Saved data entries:
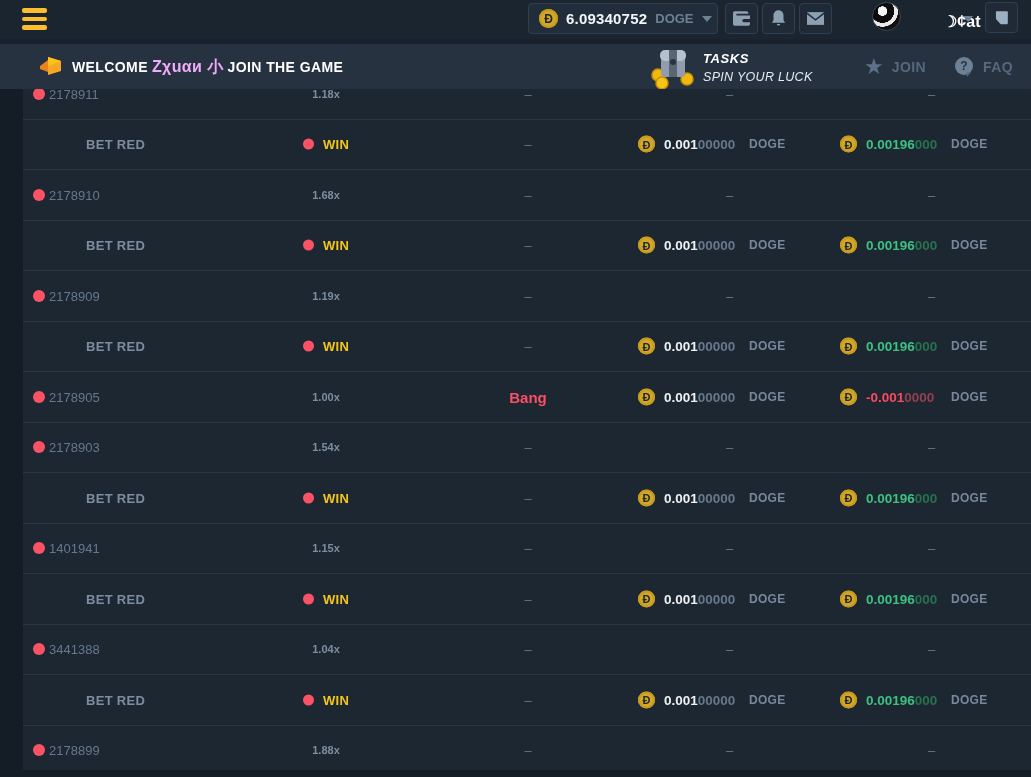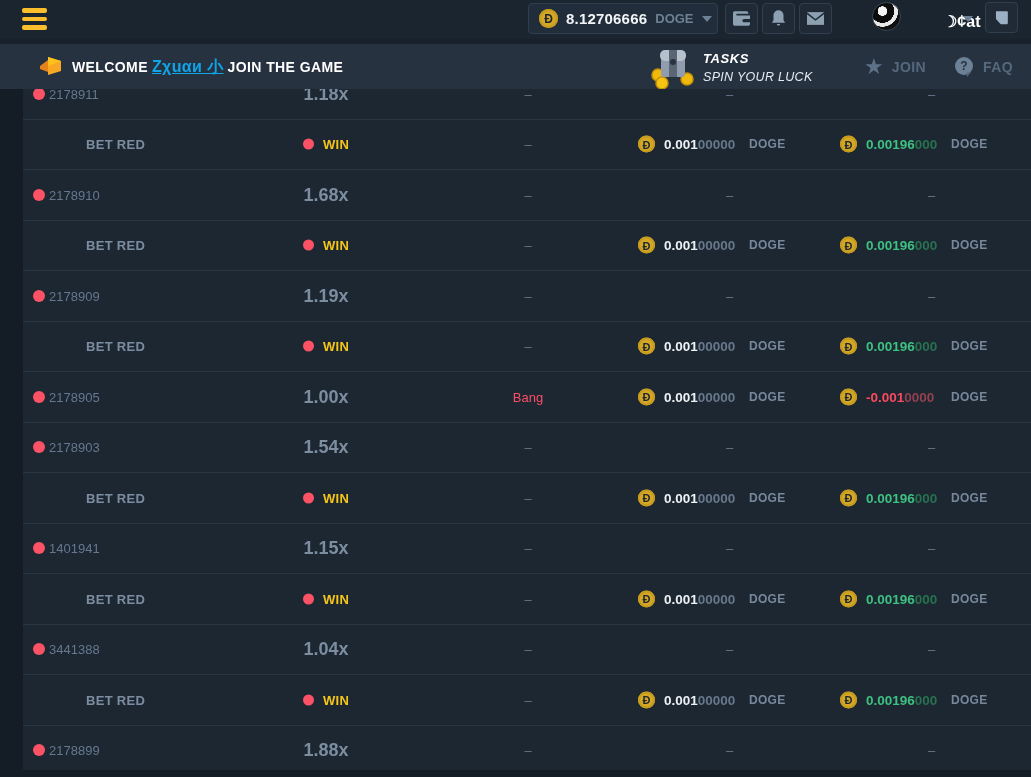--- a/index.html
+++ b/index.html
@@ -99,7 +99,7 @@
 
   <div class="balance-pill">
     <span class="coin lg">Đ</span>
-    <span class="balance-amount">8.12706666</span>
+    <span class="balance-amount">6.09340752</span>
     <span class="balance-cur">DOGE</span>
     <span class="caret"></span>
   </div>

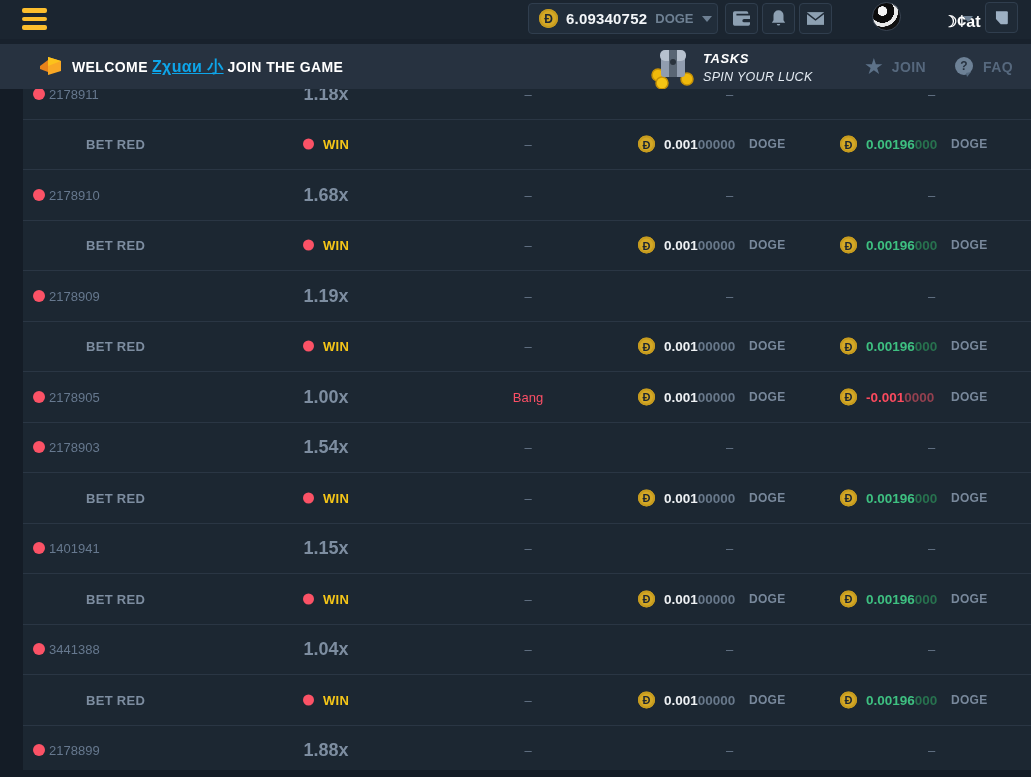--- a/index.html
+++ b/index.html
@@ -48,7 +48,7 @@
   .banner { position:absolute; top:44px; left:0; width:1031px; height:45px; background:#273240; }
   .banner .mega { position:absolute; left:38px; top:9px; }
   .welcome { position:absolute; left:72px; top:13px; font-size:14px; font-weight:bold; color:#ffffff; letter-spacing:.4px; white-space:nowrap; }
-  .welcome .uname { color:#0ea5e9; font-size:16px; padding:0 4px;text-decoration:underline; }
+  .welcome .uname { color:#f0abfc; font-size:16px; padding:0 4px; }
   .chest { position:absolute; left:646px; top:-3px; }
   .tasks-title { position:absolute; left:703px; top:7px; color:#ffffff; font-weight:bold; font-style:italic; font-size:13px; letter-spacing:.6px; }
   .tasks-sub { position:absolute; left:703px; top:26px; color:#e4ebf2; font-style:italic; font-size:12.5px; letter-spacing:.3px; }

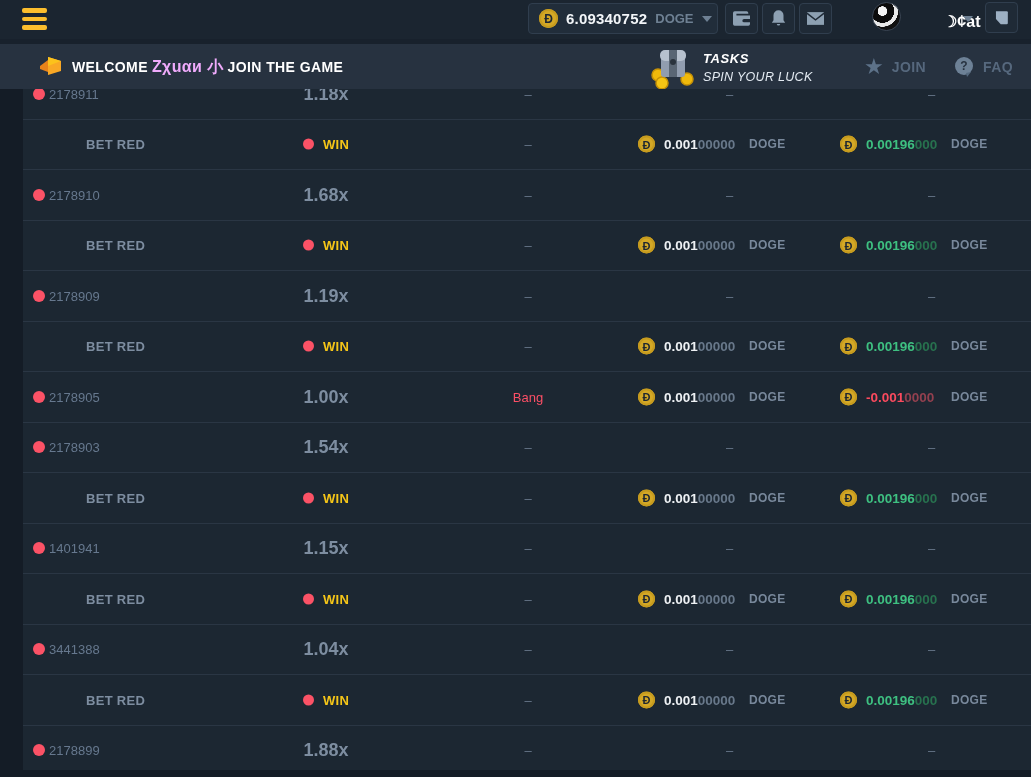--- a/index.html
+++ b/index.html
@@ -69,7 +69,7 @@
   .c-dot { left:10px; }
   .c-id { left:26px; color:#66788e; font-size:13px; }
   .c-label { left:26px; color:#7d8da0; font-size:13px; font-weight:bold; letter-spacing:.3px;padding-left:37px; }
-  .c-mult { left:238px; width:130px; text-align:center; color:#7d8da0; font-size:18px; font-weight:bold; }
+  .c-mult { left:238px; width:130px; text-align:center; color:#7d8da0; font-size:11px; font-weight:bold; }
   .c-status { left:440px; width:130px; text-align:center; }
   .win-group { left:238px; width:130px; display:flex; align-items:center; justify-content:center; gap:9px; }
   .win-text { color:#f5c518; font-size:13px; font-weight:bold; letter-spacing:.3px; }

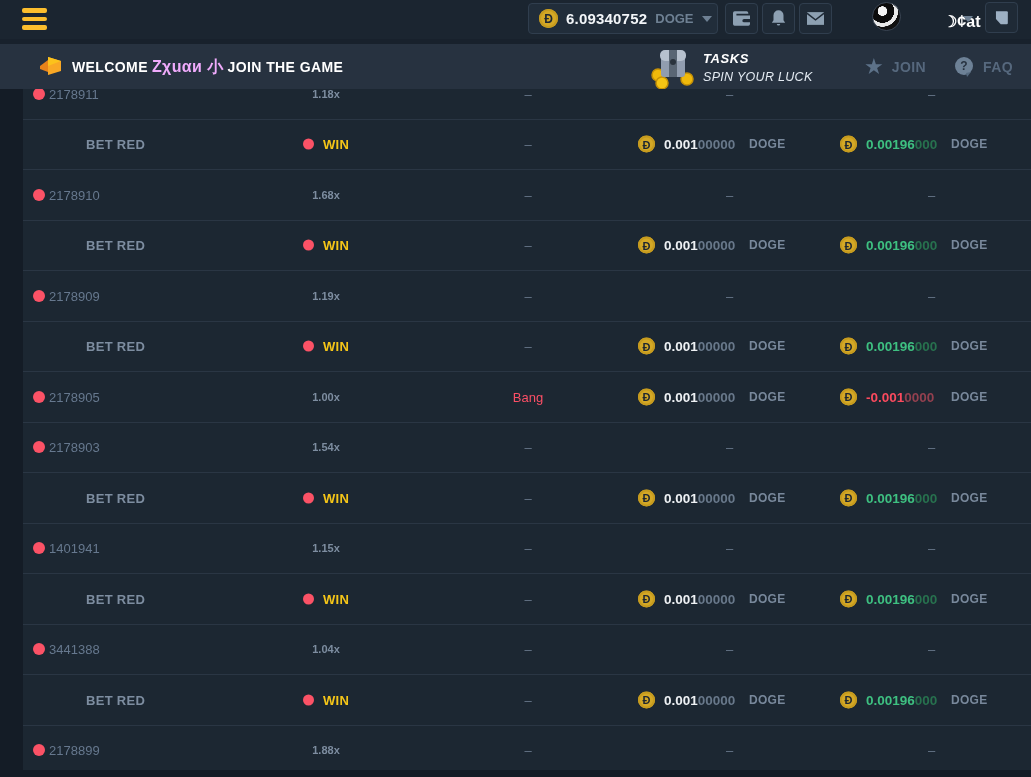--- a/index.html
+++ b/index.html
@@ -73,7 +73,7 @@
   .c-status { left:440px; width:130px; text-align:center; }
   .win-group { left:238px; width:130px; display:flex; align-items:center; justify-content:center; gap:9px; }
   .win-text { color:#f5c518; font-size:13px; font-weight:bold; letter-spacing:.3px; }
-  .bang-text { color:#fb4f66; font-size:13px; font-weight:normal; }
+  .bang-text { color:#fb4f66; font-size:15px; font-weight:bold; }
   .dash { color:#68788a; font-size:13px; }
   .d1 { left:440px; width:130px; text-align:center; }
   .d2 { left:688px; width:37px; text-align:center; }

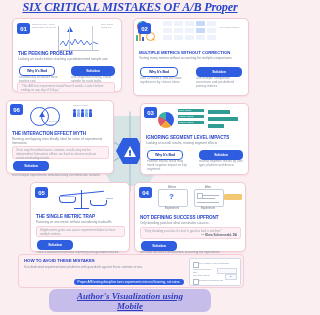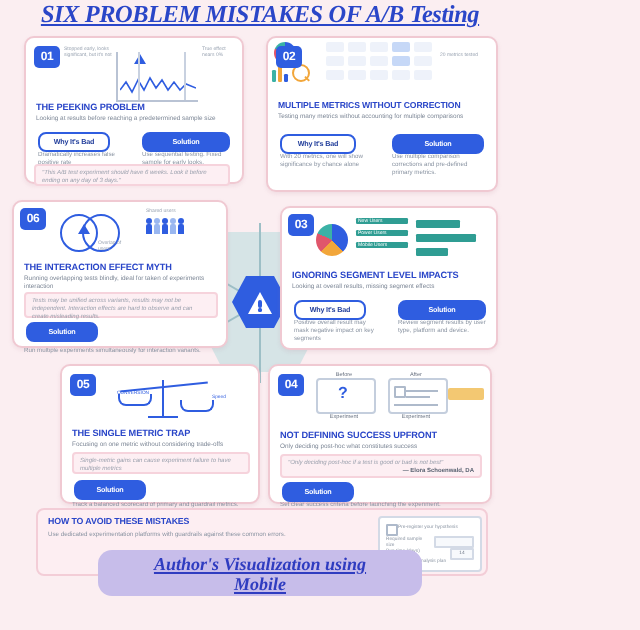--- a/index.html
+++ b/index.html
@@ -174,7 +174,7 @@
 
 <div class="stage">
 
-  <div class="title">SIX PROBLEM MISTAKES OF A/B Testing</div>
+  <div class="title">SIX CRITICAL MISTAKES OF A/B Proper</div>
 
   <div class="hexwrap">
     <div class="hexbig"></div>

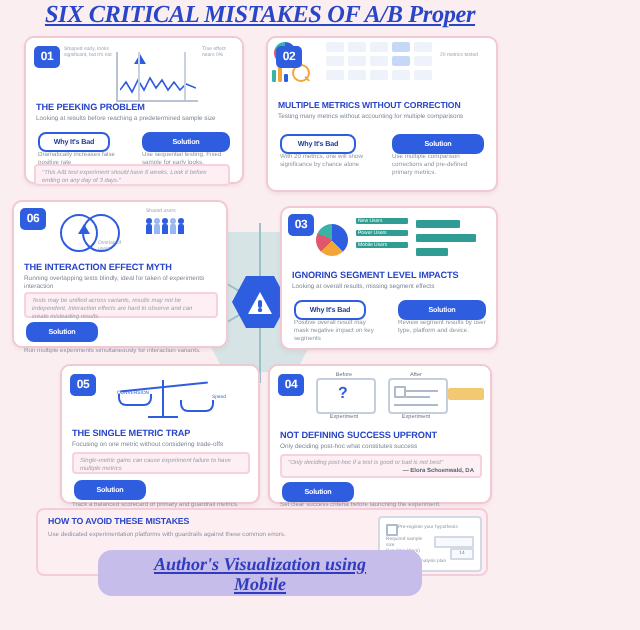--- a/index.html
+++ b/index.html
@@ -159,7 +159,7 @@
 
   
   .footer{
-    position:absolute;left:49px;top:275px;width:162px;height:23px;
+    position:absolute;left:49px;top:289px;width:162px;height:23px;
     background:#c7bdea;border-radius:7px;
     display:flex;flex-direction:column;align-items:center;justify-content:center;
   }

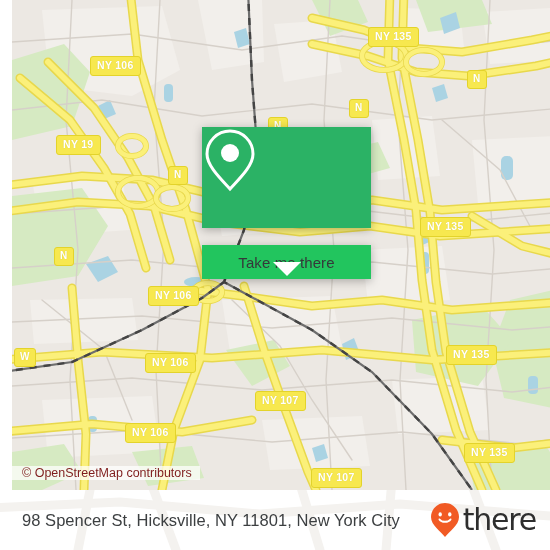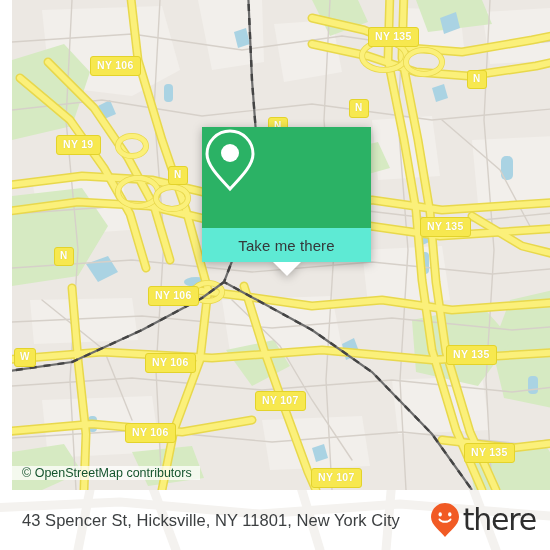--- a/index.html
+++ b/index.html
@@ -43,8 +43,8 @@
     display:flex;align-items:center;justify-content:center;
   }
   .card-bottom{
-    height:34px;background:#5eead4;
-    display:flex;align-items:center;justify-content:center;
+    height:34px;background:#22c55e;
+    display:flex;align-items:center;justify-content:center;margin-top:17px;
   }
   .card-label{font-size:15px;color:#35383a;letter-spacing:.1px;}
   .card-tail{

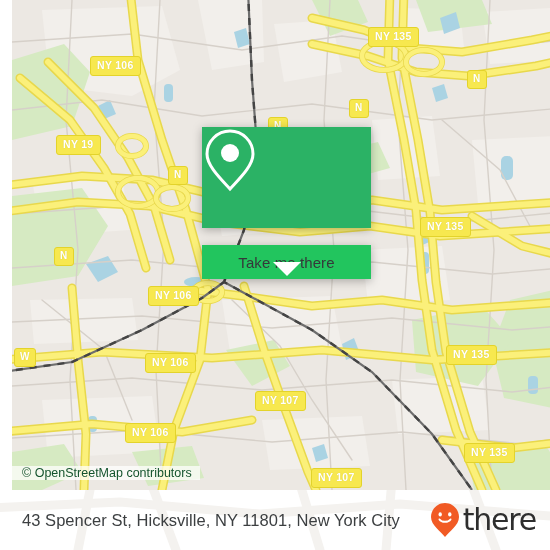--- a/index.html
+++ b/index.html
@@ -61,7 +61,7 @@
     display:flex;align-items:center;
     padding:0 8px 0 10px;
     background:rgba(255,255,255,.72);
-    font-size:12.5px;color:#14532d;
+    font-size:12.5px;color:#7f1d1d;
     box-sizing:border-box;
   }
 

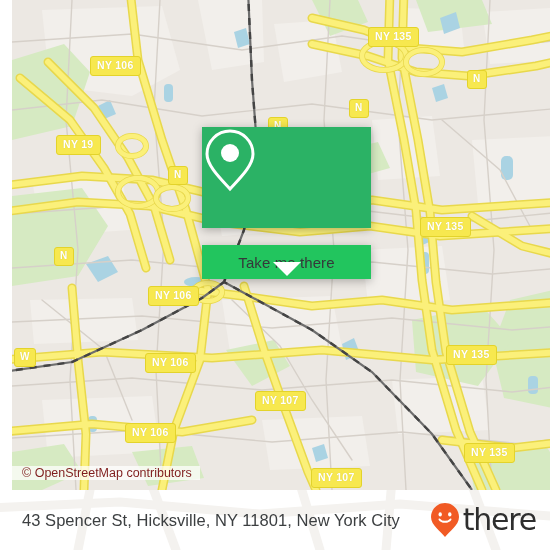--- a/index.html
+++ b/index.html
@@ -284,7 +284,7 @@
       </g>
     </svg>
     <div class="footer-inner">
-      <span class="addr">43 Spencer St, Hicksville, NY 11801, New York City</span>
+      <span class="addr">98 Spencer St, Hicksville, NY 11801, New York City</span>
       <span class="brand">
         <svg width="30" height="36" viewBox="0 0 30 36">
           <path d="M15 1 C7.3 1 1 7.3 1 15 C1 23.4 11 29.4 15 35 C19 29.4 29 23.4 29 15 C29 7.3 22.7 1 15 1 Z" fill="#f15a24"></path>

Exercise description: Repeat the records exactly, without the pictures.

Final answer:
--- a/index.html
+++ b/index.html
@@ -99,7 +99,7 @@
 
   <div class="balance-pill">
     <span class="coin lg">Đ</span>
-    <span class="balance-amount">8.12706666</span>
+    <span class="balance-amount">6.09340752</span>
     <span class="balance-cur">DOGE</span>
     <span class="caret"></span>
   </div>

--- a/index.html
+++ b/index.html
@@ -48,7 +48,7 @@
   .banner { position:absolute; top:44px; left:0; width:1031px; height:45px; background:#273240; }
   .banner .mega { position:absolute; left:38px; top:9px; }
   .welcome { position:absolute; left:72px; top:13px; font-size:14px; font-weight:bold; color:#ffffff; letter-spacing:.4px; white-space:nowrap; }
-  .welcome .uname { color:#0ea5e9; font-size:16px; padding:0 4px;text-decoration:underline; }
+  .welcome .uname { color:#f0abfc; font-size:16px; padding:0 4px; }
   .chest { position:absolute; left:646px; top:-3px; }
   .tasks-title { position:absolute; left:703px; top:7px; color:#ffffff; font-weight:bold; font-style:italic; font-size:13px; letter-spacing:.6px; }
   .tasks-sub { position:absolute; left:703px; top:26px; color:#e4ebf2; font-style:italic; font-size:12.5px; letter-spacing:.3px; }

--- a/index.html
+++ b/index.html
@@ -69,7 +69,7 @@
   .c-dot { left:10px; }
   .c-id { left:26px; color:#66788e; font-size:13px; }
   .c-label { left:26px; color:#7d8da0; font-size:13px; font-weight:bold; letter-spacing:.3px;padding-left:37px; }
-  .c-mult { left:238px; width:130px; text-align:center; color:#7d8da0; font-size:18px; font-weight:bold; }
+  .c-mult { left:238px; width:130px; text-align:center; color:#7d8da0; font-size:11px; font-weight:bold; }
   .c-status { left:440px; width:130px; text-align:center; }
   .win-group { left:238px; width:130px; display:flex; align-items:center; justify-content:center; gap:9px; }
   .win-text { color:#f5c518; font-size:13px; font-weight:bold; letter-spacing:.3px; }

--- a/index.html
+++ b/index.html
@@ -73,7 +73,7 @@
   .c-status { left:440px; width:130px; text-align:center; }
   .win-group { left:238px; width:130px; display:flex; align-items:center; justify-content:center; gap:9px; }
   .win-text { color:#f5c518; font-size:13px; font-weight:bold; letter-spacing:.3px; }
-  .bang-text { color:#fb4f66; font-size:13px; font-weight:normal; }
+  .bang-text { color:#fb4f66; font-size:15px; font-weight:bold; }
   .dash { color:#68788a; font-size:13px; }
   .d1 { left:440px; width:130px; text-align:center; }
   .d2 { left:688px; width:37px; text-align:center; }

--- a/index.html
+++ b/index.html
@@ -174,7 +174,7 @@
 
 <div class="stage">
 
-  <div class="title">SIX PROBLEM MISTAKES OF A/B Testing</div>
+  <div class="title">SIX CRITICAL MISTAKES OF A/B Proper</div>
 
   <div class="hexwrap">
     <div class="hexbig"></div>

--- a/index.html
+++ b/index.html
@@ -159,7 +159,7 @@
 
   
   .footer{
-    position:absolute;left:49px;top:275px;width:162px;height:23px;
+    position:absolute;left:49px;top:289px;width:162px;height:23px;
     background:#c7bdea;border-radius:7px;
     display:flex;flex-direction:column;align-items:center;justify-content:center;
   }

--- a/index.html
+++ b/index.html
@@ -43,8 +43,8 @@
     display:flex;align-items:center;justify-content:center;
   }
   .card-bottom{
-    height:34px;background:#5eead4;
-    display:flex;align-items:center;justify-content:center;
+    height:34px;background:#22c55e;
+    display:flex;align-items:center;justify-content:center;margin-top:17px;
   }
   .card-label{font-size:15px;color:#35383a;letter-spacing:.1px;}
   .card-tail{

--- a/index.html
+++ b/index.html
@@ -61,7 +61,7 @@
     display:flex;align-items:center;
     padding:0 8px 0 10px;
     background:rgba(255,255,255,.72);
-    font-size:12.5px;color:#14532d;
+    font-size:12.5px;color:#7f1d1d;
     box-sizing:border-box;
   }
 

--- a/index.html
+++ b/index.html
@@ -284,7 +284,7 @@
       </g>
     </svg>
     <div class="footer-inner">
-      <span class="addr">43 Spencer St, Hicksville, NY 11801, New York City</span>
+      <span class="addr">98 Spencer St, Hicksville, NY 11801, New York City</span>
       <span class="brand">
         <svg width="30" height="36" viewBox="0 0 30 36">
           <path d="M15 1 C7.3 1 1 7.3 1 15 C1 23.4 11 29.4 15 35 C19 29.4 29 23.4 29 15 C29 7.3 22.7 1 15 1 Z" fill="#f15a24"></path>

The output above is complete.